I’m proud of myself for not quitting when I felt stuck. The latest song I’ve been working on has been yet another challenge for me. Sometimes I’d spend hours on this song only to take elements out. And sometimes I would try things out that flat out fucking sucked ass. I was frustrated.
I turned to my brother for advice. He told me to give it a break; to work on something else; and to stop putting so much pressure on myself to finish one song in 30 days. I partially agreed with what he was saying. But there was something in the back of my mind saying that my goal is something I know I can do.
My brother’s thought process was for me to build a catalogue of music over a course of several months and to release afterwards.
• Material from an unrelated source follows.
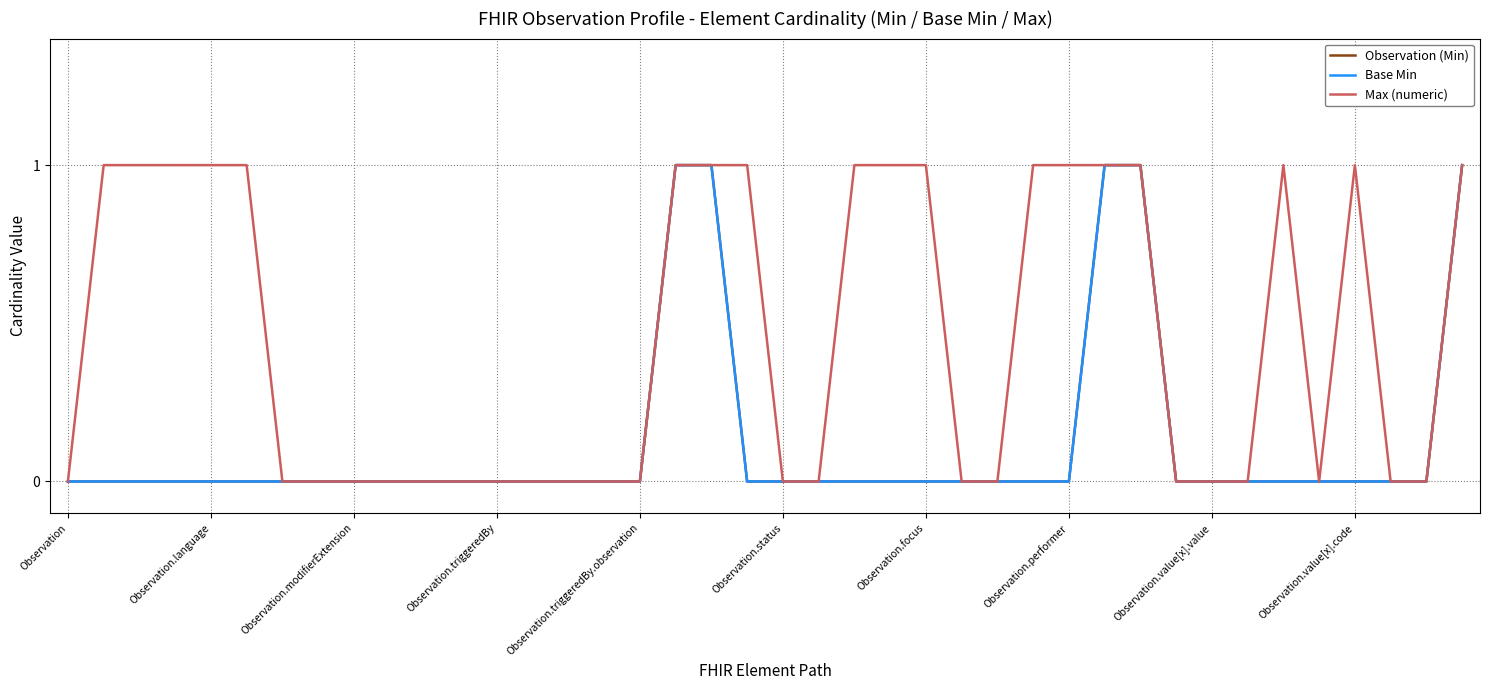

What is the difference between the maximum and second lowest values in the Base Min series?

1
I immediately started thinking “If I can’t release one song a month, then how can I trust myself to make several songs in 8 months?” It did not sit well with me.
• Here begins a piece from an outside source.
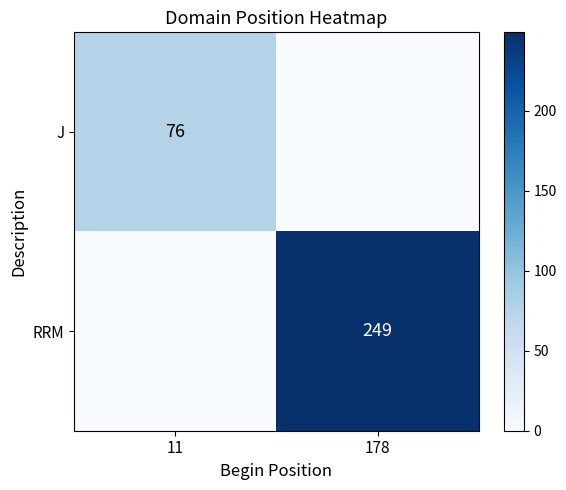

Which label corresponds to the smallest value in the chart?

178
The following day I was inspired by a song by Crystal Castle’s called “Courtship Dating.” I began to think to myself that I had more than enough elements in my song to make a complete piece. I went back to my “makeshift studio” with a new set of ears. I’m not finished with the song yet, but it’s almost there!
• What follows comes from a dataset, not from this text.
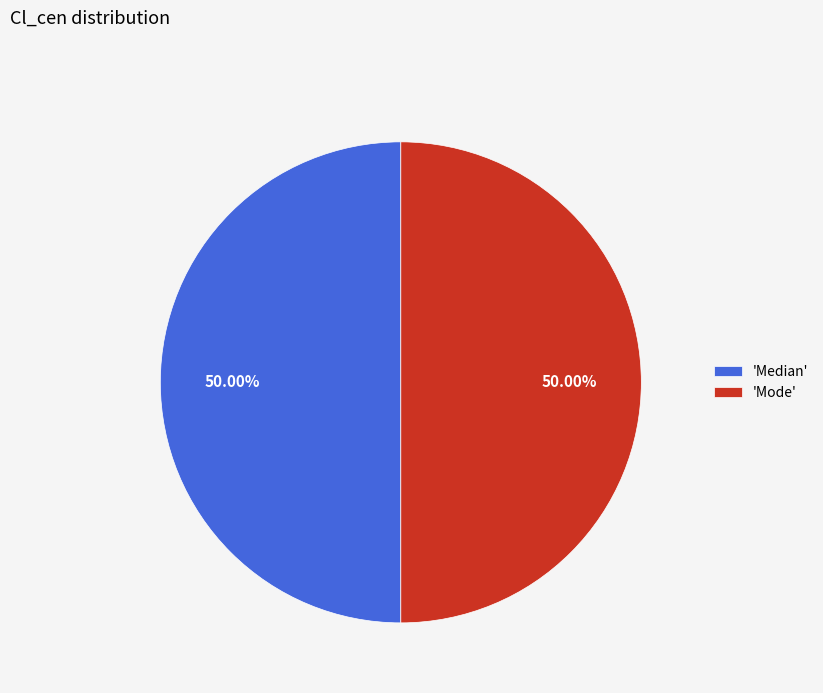

Combined, do 'Mode' and 'Median' account for over 50%?

Yes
Forcing myself to release a project a month keeps me working every day. It gives me a purpose to keep pushing even when I feel stuck. It keeps me accountable to myself. Sometimes that is what you should do. Sometimes you must trust yourself and keep yourself accountable, especially if you don’t have anyone there to give you shit if you’re not living up to the goals you set for yourself. You’ll never know where the answer will strike you. It could be right around the corner.